So it should come as no surprise that Puerto Rico, and San Juan in particular, has seen its share of ghosts. But where to find them? Here are a few hotspots in the old city that are known for their paranormal activity. Anyone who's interested in discovering the "spiritual" side of San Juan should start here.
The imposing Castillo San Cristóbal must be no stranger to dead people. But it's also the setting for one of Puerto Rico's most romantic legends. Cayetano Coll y Toste, the Puerto Rican historian and writer, made famous the tale of the executioner’s daughter in a 1925 collection of stories titled Leyendas y Tradiciones Puertorriqueñas ("Puerto Rican Legends and Traditions").
The story takes place in the 1700s and concerns one María Dolores, the daughter of the city’s executioner. The unfortunate María fell in love with a young rogue named of Betancourt, a thief and all-around scoundrel who was eventually caught and hung (by María's father, no less). Betancourt's body was left dangling on the gallows for 24 hours at the top of a hill outside the city walls, where it was soon seen by María. The girl was so distraught that she hung herself by his side. In true Shakespearean fashion, her father, who came by to dispose of Betancourt, found his daughter swinging next to him and promptly died. The ghosts of María Dolores and Betancourt can still be found at the place where they met their end ... where the mighty fortress now stands.
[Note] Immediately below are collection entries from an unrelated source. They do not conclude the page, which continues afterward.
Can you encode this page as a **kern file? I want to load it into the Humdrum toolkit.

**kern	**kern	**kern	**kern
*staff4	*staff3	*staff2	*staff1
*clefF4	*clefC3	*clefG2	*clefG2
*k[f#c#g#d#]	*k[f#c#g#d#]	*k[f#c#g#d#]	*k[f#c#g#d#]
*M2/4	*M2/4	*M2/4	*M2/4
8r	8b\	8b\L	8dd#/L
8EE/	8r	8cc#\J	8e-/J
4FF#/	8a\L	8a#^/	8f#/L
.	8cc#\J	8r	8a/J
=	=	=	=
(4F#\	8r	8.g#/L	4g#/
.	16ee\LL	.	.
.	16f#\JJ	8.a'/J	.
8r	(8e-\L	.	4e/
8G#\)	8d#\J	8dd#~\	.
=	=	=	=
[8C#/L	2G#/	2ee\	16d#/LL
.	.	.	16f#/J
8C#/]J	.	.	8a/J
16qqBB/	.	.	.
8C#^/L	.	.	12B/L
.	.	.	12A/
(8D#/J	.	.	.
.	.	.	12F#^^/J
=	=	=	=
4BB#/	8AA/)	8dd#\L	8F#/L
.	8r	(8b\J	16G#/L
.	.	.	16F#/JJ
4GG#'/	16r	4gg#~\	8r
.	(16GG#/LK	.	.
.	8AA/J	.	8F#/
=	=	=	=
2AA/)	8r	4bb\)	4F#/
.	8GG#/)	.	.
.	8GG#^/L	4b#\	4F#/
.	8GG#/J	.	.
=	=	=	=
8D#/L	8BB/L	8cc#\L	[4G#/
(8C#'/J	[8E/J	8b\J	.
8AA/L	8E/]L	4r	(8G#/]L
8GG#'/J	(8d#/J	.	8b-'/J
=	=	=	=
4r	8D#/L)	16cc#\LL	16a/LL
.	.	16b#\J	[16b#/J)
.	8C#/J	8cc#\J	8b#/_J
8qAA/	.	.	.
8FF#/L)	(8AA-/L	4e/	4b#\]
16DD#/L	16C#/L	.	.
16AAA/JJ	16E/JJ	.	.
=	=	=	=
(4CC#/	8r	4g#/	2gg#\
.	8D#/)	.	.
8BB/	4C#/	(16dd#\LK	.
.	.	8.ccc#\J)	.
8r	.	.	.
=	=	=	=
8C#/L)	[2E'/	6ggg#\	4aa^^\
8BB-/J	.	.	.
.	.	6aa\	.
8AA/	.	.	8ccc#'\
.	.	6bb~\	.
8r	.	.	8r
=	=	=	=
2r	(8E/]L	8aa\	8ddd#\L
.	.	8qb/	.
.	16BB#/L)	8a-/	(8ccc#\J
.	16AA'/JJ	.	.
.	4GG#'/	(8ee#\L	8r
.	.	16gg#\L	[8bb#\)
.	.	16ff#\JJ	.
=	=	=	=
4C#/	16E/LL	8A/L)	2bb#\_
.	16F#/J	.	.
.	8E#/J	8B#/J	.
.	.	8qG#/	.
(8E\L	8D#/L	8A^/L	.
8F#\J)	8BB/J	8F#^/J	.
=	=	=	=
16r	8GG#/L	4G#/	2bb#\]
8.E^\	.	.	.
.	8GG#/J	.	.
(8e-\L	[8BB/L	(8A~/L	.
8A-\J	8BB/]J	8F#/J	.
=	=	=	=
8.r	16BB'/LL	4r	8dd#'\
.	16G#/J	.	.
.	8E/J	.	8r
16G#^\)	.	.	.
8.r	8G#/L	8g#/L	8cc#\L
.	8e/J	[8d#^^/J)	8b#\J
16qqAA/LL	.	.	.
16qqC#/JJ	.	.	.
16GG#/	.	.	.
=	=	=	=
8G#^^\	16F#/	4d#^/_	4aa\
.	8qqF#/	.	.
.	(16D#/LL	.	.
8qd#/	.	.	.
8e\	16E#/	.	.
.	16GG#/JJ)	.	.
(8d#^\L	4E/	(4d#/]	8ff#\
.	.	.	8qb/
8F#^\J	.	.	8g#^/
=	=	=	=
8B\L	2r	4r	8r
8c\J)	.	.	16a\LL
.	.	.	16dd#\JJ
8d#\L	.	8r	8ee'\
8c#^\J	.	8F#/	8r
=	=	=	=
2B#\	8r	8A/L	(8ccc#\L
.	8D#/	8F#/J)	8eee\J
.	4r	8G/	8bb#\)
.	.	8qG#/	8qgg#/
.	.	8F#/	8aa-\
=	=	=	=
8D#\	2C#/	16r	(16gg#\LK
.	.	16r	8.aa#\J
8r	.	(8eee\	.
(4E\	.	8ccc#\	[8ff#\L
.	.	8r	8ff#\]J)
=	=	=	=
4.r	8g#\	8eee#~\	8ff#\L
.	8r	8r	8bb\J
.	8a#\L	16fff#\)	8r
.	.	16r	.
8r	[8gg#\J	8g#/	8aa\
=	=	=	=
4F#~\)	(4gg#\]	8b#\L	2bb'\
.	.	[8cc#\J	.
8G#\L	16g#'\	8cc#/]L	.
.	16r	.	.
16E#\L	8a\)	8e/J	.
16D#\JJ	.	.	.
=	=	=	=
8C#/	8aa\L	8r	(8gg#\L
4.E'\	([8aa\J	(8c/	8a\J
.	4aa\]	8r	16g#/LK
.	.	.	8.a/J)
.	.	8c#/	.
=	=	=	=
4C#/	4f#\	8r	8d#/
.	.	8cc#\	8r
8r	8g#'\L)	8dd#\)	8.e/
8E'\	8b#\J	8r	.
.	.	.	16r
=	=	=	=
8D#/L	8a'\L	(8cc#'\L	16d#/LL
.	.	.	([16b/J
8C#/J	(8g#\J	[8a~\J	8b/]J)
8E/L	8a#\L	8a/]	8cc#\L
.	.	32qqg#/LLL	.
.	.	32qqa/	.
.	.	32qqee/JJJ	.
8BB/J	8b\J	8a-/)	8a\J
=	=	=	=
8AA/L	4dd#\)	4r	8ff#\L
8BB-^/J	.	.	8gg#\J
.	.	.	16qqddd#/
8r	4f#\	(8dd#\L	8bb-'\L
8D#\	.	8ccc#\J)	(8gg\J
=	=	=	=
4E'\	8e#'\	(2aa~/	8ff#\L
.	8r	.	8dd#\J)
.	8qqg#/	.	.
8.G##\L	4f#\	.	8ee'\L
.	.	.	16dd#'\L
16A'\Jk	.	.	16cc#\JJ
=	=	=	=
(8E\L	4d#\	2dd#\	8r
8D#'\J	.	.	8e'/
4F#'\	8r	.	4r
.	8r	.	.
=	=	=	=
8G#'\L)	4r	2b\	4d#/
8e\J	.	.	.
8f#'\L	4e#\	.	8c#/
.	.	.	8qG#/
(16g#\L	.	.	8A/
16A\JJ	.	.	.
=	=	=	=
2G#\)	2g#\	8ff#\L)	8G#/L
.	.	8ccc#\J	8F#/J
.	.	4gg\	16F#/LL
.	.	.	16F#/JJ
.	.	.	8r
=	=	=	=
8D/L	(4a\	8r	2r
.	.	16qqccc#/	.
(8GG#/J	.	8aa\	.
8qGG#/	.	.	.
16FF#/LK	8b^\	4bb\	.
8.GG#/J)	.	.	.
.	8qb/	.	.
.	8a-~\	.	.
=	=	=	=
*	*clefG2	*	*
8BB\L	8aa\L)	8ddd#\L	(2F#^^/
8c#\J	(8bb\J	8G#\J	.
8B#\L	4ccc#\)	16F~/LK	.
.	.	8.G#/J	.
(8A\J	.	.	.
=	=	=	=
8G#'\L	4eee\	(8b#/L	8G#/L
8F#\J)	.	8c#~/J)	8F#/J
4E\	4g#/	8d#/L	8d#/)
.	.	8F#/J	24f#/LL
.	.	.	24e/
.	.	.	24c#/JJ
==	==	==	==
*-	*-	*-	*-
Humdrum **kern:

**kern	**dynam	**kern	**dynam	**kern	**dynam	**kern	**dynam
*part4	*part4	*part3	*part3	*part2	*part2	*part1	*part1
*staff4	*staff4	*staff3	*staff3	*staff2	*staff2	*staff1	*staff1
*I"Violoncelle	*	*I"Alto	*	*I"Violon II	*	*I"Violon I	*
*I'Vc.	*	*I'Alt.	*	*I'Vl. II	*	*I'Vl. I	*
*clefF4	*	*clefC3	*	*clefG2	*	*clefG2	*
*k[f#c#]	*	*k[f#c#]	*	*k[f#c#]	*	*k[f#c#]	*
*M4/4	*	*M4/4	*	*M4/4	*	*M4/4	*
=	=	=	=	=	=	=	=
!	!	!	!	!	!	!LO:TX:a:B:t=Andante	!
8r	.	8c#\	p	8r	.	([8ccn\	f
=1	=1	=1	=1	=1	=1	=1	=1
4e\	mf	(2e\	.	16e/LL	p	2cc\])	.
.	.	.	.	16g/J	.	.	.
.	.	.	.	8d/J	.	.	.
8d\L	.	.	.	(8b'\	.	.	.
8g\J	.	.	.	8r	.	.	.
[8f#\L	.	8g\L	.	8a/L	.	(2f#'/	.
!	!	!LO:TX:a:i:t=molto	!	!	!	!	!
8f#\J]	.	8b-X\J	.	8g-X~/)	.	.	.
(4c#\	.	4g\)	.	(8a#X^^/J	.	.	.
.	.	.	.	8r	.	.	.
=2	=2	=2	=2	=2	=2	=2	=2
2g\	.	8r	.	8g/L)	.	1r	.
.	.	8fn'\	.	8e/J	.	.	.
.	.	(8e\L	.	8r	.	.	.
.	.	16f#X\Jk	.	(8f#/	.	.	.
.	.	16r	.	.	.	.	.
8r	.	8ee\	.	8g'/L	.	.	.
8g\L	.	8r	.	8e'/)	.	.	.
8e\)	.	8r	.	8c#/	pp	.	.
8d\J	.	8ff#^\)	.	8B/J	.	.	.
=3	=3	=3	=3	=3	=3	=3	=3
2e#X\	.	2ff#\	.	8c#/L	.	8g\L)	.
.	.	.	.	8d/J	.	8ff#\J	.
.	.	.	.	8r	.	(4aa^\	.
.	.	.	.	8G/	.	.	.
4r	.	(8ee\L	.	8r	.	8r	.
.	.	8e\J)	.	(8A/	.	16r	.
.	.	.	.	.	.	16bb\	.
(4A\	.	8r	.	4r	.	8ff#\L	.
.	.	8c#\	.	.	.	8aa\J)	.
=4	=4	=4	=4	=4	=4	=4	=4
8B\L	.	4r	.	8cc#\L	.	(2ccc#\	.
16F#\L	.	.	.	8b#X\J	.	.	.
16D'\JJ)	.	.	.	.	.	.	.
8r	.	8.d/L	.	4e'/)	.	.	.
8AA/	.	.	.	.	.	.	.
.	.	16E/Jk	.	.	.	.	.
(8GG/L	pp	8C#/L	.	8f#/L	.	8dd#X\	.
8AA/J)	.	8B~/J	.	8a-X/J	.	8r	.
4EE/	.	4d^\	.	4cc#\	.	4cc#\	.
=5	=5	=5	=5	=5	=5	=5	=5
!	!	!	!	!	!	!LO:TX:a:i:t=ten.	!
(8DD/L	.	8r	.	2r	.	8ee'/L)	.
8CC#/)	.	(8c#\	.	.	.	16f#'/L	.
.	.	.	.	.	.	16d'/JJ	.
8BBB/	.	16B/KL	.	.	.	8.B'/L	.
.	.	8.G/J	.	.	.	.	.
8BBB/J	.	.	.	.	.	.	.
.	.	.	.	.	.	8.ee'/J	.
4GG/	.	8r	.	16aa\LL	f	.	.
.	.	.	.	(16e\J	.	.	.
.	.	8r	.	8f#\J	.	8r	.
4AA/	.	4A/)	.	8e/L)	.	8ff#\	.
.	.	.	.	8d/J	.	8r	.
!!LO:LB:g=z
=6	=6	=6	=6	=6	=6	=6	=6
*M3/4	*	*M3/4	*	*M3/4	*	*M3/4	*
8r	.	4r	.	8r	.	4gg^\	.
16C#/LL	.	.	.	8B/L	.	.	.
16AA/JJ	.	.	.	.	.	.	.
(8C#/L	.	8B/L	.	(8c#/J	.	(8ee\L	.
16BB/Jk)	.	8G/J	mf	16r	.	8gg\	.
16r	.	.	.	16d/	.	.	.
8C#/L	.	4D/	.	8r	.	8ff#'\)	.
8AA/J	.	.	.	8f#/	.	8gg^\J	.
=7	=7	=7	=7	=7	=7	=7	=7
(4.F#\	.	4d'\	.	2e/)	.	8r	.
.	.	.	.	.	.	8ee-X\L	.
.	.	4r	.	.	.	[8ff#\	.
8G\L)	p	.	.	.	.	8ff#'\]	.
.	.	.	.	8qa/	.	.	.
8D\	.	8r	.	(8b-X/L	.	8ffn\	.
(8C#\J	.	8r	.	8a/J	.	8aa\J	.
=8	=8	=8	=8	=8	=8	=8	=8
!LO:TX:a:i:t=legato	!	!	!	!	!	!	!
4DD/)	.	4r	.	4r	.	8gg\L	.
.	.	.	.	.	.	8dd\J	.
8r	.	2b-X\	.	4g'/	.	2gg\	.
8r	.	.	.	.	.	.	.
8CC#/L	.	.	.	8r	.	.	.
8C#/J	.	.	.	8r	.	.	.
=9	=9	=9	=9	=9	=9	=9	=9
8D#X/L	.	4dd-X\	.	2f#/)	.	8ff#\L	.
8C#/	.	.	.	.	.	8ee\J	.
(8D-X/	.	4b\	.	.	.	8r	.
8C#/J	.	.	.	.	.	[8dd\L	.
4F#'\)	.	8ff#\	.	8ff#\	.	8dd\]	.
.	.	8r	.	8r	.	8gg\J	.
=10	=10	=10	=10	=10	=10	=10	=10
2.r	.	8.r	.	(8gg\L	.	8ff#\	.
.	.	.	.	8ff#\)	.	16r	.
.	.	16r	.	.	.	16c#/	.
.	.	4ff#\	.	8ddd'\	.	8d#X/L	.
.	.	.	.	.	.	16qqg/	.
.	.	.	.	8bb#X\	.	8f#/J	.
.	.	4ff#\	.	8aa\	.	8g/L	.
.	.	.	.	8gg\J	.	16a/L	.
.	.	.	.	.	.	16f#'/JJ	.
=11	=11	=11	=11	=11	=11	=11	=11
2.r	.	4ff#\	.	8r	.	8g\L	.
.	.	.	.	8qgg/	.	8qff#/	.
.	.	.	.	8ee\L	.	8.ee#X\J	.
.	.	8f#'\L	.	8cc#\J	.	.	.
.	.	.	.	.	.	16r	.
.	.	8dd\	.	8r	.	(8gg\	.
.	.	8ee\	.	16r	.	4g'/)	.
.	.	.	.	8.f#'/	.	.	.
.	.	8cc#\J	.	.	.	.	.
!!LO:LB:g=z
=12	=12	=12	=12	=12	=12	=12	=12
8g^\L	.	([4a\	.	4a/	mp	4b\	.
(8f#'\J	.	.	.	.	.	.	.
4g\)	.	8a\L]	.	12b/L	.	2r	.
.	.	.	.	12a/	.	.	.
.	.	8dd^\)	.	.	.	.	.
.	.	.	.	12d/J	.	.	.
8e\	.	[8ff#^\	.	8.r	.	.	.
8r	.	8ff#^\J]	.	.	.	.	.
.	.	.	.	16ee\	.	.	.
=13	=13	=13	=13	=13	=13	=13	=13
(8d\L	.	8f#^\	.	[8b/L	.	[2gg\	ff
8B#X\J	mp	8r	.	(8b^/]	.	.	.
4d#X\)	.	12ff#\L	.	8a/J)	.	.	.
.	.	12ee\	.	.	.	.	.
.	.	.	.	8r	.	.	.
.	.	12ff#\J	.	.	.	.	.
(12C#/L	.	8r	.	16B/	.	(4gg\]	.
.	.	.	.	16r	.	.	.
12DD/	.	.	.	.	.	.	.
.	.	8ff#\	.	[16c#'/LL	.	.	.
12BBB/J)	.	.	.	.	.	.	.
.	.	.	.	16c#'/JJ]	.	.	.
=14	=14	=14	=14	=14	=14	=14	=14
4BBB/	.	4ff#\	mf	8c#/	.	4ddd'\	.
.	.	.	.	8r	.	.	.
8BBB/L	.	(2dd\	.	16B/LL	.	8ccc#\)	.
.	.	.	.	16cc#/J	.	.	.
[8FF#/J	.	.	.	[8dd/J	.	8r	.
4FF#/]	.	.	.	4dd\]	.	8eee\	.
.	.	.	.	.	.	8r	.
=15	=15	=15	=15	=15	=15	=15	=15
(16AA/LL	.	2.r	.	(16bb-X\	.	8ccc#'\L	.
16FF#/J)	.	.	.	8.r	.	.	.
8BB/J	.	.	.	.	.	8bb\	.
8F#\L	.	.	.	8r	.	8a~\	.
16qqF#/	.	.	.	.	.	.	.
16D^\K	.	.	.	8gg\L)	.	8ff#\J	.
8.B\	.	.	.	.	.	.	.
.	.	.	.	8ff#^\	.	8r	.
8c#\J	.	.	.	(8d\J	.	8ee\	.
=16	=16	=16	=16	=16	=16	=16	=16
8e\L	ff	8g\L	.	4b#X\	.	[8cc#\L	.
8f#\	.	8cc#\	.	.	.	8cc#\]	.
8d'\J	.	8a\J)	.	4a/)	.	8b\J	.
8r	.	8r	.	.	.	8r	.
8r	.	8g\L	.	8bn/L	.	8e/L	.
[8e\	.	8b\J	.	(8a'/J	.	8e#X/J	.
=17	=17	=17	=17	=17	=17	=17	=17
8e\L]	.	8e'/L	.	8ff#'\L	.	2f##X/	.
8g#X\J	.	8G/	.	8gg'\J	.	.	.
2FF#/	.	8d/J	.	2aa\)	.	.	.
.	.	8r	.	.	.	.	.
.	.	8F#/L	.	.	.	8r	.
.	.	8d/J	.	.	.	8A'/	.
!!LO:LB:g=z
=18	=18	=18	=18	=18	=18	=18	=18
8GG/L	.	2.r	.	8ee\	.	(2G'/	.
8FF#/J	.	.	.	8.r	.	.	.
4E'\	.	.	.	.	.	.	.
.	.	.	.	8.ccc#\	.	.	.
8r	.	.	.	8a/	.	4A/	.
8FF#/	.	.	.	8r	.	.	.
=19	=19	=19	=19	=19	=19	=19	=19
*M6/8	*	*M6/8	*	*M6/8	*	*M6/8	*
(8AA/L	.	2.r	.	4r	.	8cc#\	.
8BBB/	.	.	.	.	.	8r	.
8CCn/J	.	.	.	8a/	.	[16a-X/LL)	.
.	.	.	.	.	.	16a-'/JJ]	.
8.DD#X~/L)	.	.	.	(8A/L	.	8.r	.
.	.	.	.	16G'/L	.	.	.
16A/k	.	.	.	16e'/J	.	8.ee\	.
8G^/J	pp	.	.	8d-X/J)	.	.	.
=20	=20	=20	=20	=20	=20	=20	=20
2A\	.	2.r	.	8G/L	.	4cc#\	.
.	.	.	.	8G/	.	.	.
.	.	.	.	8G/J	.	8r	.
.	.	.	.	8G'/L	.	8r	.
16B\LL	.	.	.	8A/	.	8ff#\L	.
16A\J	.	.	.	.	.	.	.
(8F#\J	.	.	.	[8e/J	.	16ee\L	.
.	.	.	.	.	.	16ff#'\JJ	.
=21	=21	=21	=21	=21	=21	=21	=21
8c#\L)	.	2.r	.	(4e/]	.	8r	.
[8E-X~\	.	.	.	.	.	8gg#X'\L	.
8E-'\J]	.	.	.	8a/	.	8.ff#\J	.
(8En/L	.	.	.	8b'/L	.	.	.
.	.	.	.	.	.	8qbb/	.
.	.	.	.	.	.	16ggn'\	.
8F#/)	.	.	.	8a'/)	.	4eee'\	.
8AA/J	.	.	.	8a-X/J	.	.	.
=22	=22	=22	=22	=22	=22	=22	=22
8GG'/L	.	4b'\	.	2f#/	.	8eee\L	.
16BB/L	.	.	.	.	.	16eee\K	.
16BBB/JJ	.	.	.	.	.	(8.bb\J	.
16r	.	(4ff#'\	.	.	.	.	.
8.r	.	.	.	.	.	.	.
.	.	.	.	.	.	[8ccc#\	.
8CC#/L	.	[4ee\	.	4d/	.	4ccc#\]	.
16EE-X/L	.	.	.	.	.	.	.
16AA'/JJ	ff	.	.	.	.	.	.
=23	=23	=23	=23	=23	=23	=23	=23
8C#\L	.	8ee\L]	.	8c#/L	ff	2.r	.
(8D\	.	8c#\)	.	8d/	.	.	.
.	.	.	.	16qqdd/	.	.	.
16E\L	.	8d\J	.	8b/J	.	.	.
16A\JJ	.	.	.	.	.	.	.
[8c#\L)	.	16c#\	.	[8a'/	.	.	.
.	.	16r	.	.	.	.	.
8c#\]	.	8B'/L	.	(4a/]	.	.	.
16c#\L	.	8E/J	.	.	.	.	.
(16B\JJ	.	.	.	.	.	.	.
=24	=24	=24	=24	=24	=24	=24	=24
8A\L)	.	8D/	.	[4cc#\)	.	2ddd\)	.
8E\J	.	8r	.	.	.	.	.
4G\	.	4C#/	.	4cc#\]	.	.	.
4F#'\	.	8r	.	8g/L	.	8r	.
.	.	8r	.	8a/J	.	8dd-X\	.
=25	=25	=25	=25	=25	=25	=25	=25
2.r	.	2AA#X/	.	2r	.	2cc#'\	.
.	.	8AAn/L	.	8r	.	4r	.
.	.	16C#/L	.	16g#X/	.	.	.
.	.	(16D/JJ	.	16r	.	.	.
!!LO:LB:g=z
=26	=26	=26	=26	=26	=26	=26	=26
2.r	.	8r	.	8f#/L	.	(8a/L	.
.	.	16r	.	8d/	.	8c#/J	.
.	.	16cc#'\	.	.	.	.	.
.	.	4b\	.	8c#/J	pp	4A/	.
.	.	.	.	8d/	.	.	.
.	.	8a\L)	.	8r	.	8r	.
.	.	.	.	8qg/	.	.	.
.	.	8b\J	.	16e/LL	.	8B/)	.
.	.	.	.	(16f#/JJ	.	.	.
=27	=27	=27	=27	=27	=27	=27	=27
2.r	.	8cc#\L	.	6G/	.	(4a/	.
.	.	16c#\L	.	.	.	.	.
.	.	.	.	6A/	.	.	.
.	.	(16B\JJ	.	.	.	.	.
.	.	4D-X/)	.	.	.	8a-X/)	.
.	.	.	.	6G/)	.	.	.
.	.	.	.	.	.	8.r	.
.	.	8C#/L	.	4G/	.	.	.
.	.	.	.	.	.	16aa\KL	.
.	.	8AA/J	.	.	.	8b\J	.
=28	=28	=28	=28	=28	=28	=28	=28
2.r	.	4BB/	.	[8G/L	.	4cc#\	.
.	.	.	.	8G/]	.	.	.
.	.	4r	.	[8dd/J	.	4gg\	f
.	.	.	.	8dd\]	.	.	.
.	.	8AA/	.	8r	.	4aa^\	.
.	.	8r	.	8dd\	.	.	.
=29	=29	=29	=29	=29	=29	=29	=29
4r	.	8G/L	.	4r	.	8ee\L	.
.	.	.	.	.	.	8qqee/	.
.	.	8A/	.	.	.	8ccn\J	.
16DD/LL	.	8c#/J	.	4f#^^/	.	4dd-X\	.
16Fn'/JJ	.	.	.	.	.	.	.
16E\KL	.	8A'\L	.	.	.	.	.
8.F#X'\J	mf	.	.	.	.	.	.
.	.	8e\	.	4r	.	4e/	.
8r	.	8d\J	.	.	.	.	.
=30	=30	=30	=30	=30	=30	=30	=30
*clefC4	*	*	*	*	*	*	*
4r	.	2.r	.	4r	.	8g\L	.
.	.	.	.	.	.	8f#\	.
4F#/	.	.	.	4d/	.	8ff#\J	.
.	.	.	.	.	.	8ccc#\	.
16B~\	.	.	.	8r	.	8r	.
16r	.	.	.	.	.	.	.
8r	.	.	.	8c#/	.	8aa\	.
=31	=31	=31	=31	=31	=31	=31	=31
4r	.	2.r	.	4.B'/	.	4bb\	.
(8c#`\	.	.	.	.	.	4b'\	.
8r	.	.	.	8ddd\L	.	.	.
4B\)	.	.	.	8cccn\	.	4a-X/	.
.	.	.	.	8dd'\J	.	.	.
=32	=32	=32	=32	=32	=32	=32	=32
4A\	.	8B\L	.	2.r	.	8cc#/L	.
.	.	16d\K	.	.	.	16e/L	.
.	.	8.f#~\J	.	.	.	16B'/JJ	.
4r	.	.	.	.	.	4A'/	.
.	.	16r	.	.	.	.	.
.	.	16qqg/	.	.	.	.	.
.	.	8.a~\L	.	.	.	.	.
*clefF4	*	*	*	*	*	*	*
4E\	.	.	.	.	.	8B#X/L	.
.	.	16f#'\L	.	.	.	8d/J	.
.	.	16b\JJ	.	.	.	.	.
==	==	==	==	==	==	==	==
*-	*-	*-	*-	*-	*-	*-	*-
I've heard numerous ghost stories concerning El Morro, the venerable fortress overlooking San Juan Bay. There's the spirit of the White Lady who, it is said, can be spotted gliding along the ramparts. I've heard of apparitions (soldiers and prisoners) strolling around the fortress.
And then there's the chapel. Check out what Ghost Hunters discovered when they came to visit the chapel on a sunny day.
The El Convento Hotel is one of my favorite places to stay in Puerto Rico. Historic, elegant and luxurious, it captures the spirit of Old San Juan. It also has its share of spirits of Old San Juan. There have been numerous sightings in the guest rooms of this one-time Carmelite convent. One popular ghost is Doña Ana de Lansos y Menéndez de Valdez, who was none other than the founder of the convent.
Doña Ana was its first mother superior, and many say she never left. She and her nuns have been reported to be seen walking the halls of the convent, and the swishing sound of their robes still echoes through this lovely hotel, centuries after Doña Ana's death.
4. Teatro Tapia
Considered the oldest free-standing theater under U.S. jurisdiction, Teatro Tapia has a venerable and centuries-old tradition as Old San Juan's premier venue for the performing arts. The interior of the theater is beautiful, a reminder of a nostalgic and elegant age. But if you choose to visit here to catch a show, don't be completely surprised if you run into something from that age. People have felt something brush against them, have seen apparitions, and have heard footprints... you know, standard paranormal activity.